> [Provided records]:
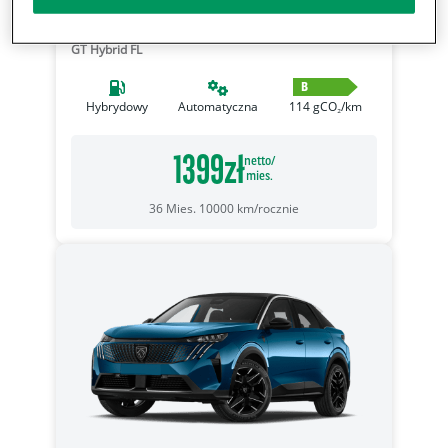
Peugeot 408
GT Hybrid FL
B
Hybrydowy
Automatyczna
114
gCO₂/km
1399
zł
netto/
mies.
36
Mies.
10000
km/rocznie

> [Directive]: Please reproduce the lines above verbatim, one per line in the same order, and omit the pictures.

> [Your solution]:
Peugeot 408
GT Hybrid FL
B
Hybrydowy
Automatyczna
114
gCO₂/km
1399
zł
netto/
mies.
36
Mies.
10000
km/rocznie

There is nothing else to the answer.